■ WORK ITEM:
Copy out each line below that has the word "shift" in it.

■ MATERIAL SUPPLIED:
---*---

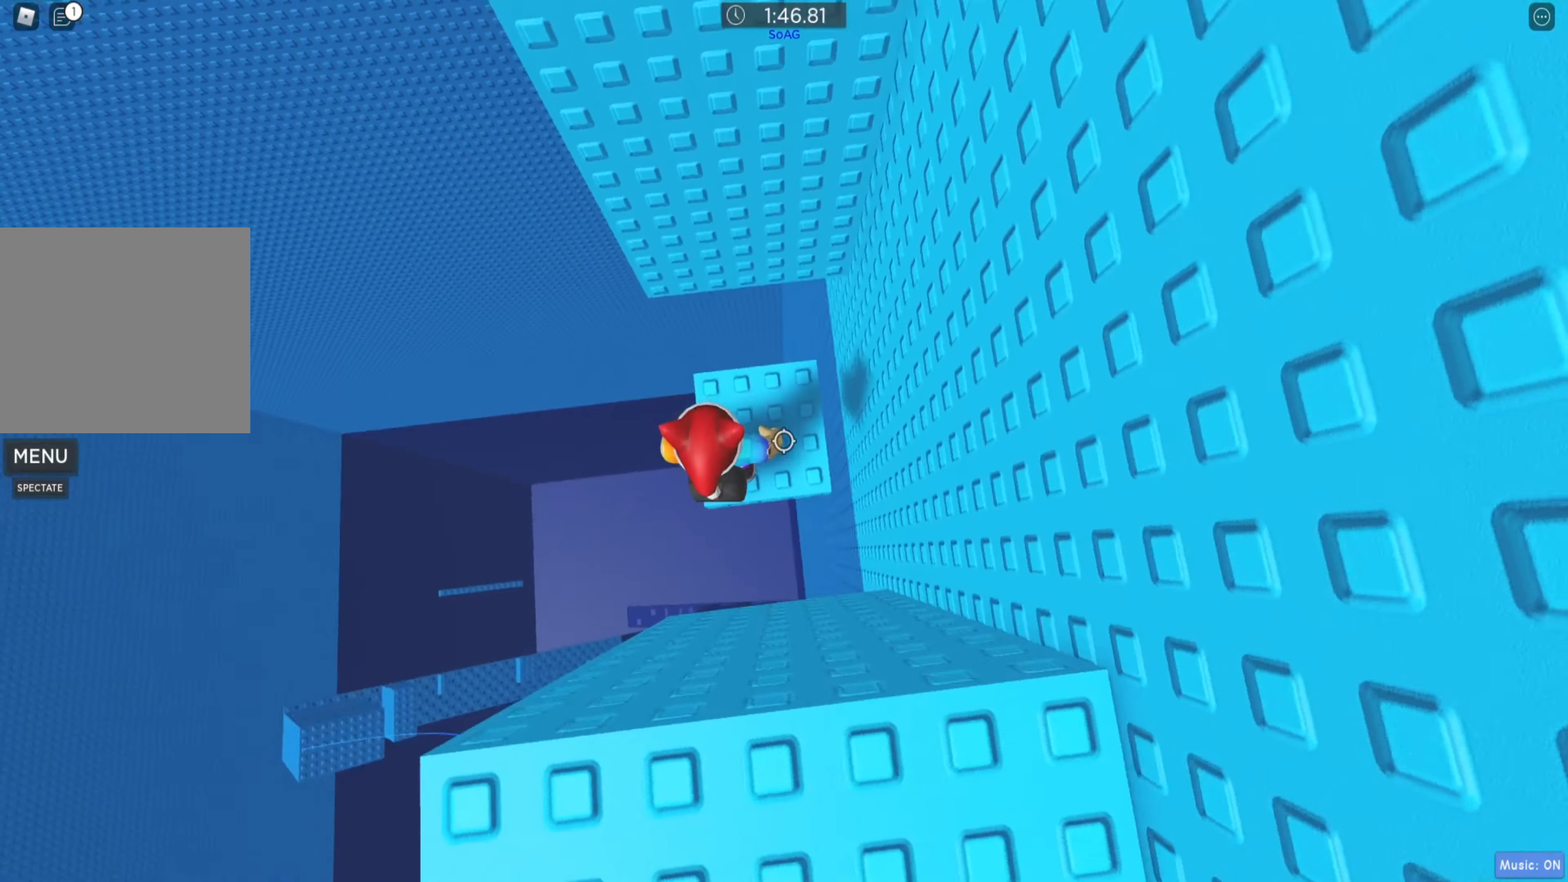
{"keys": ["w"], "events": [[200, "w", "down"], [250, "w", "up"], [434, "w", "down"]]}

---*---

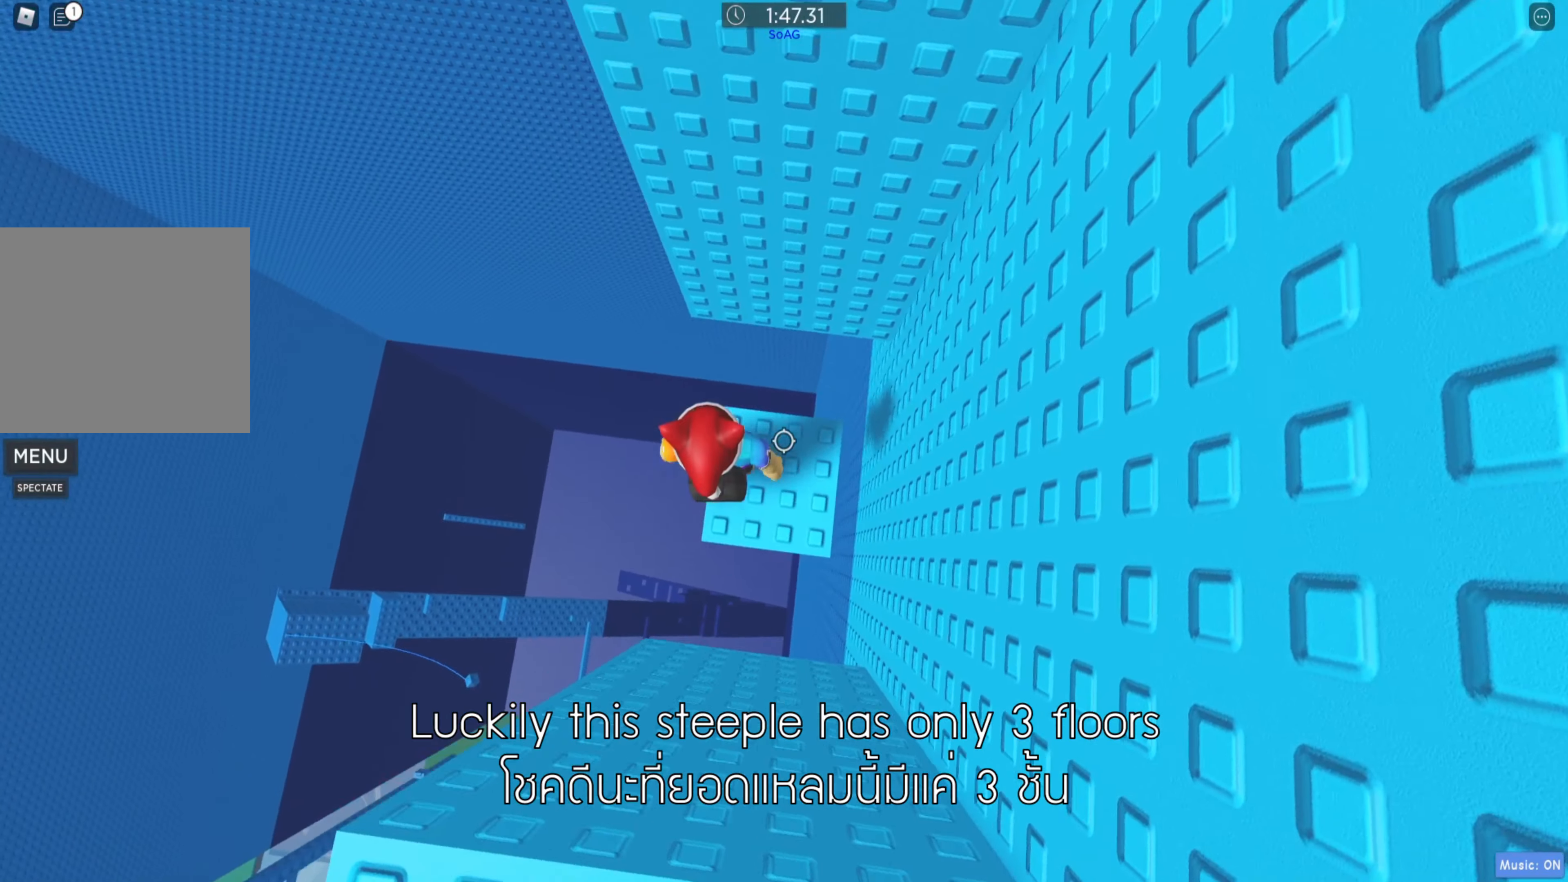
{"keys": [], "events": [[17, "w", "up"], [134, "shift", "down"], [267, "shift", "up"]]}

---*---

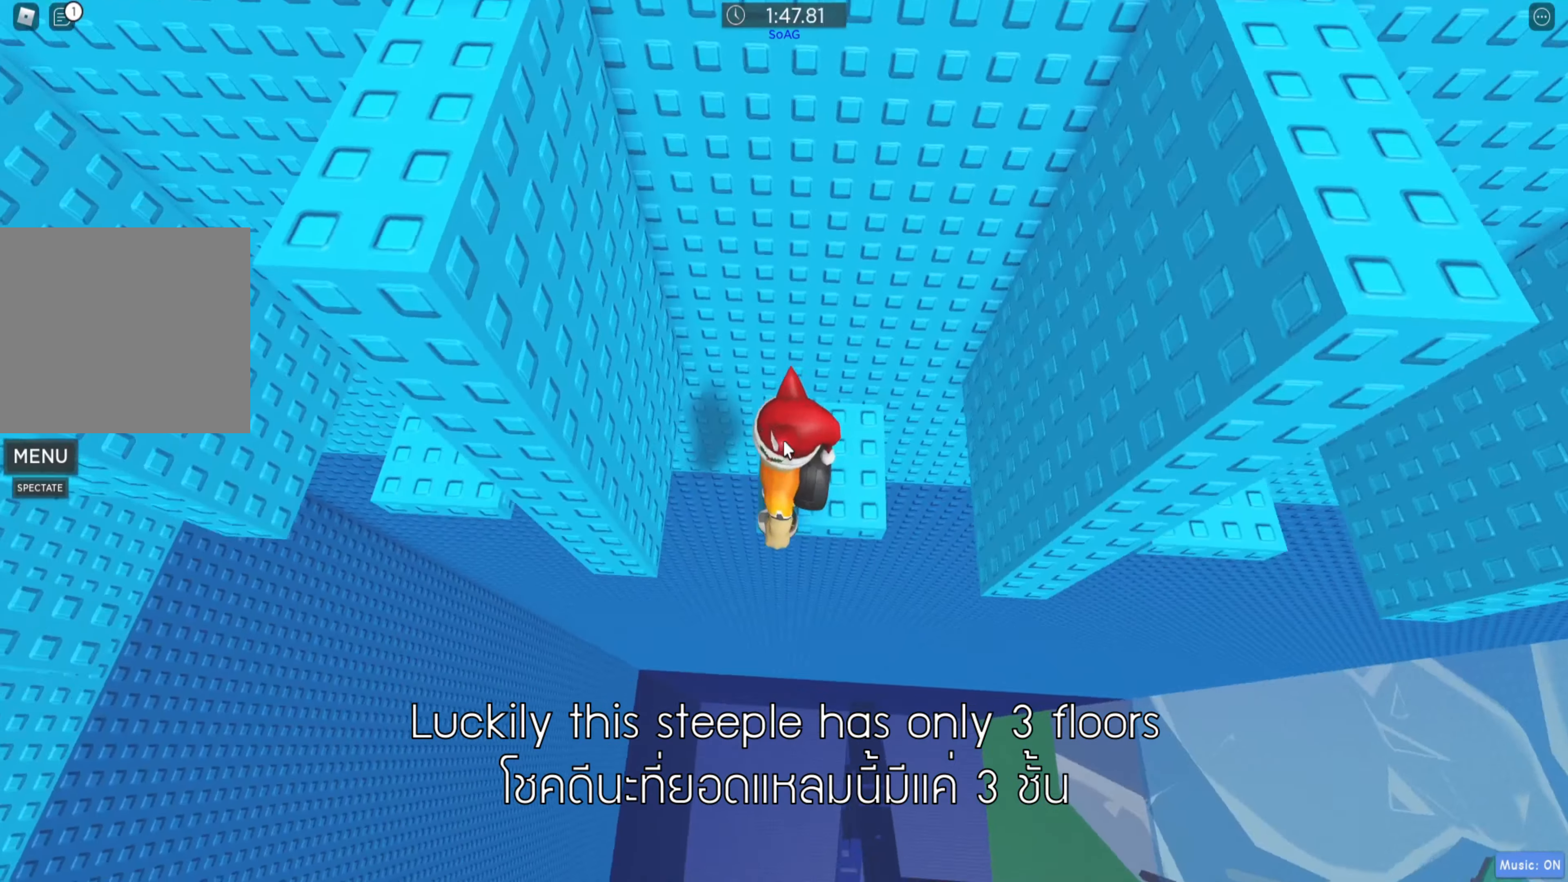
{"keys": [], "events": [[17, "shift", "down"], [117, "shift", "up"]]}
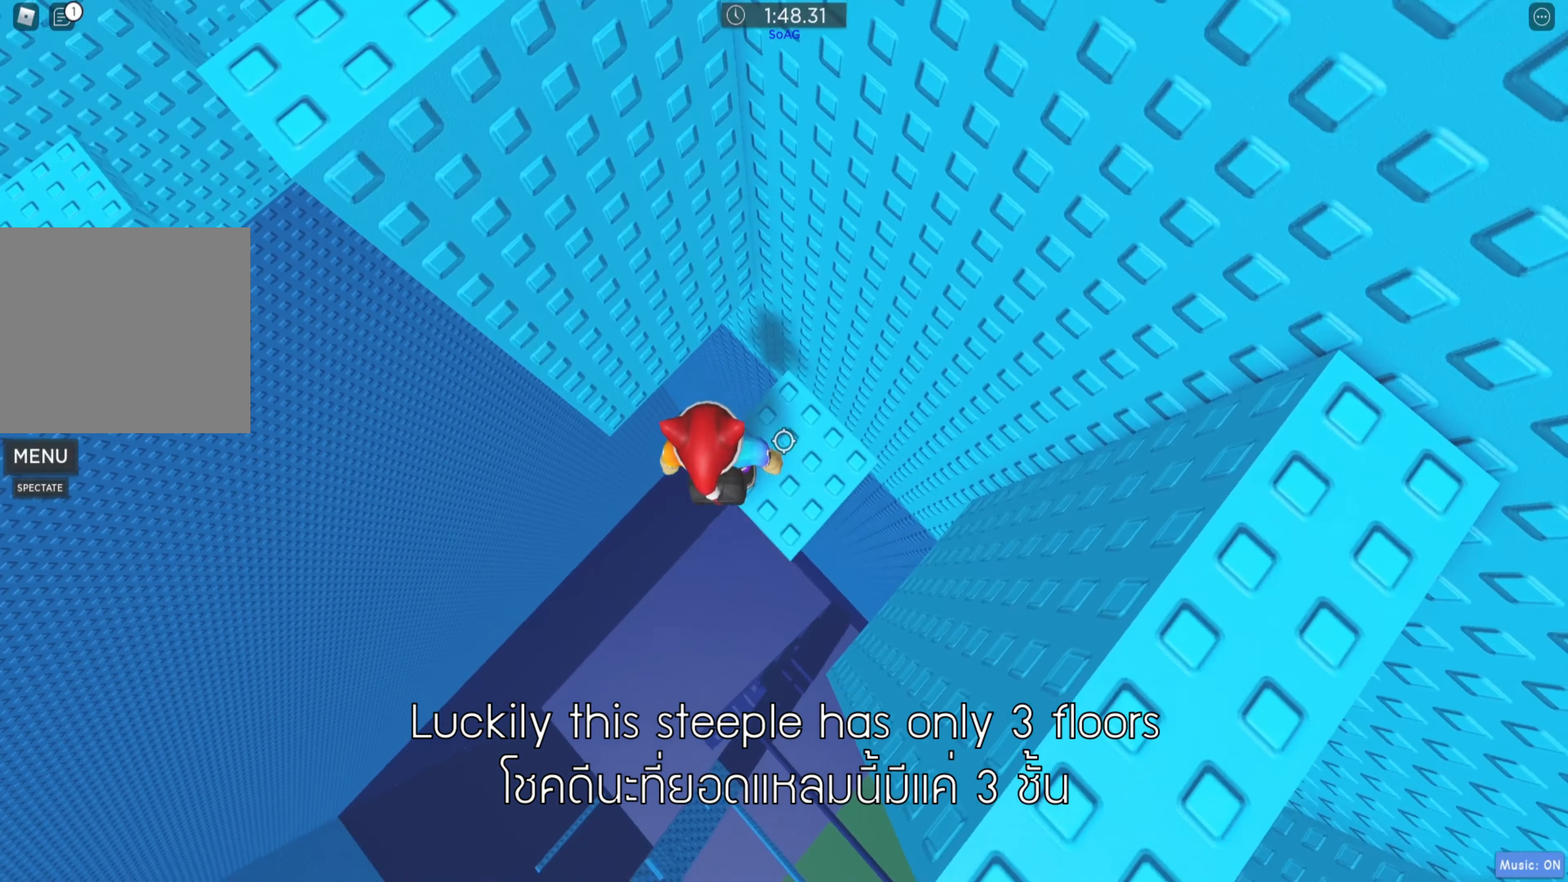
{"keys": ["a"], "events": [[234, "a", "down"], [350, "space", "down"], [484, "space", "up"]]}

---*---

■ EXERCISE SOLUTION:
{"keys": [], "events": [[17, "w", "up"], [134, "shift", "down"], [267, "shift", "up"]]}
{"keys": [], "events": [[17, "shift", "down"], [117, "shift", "up"]]}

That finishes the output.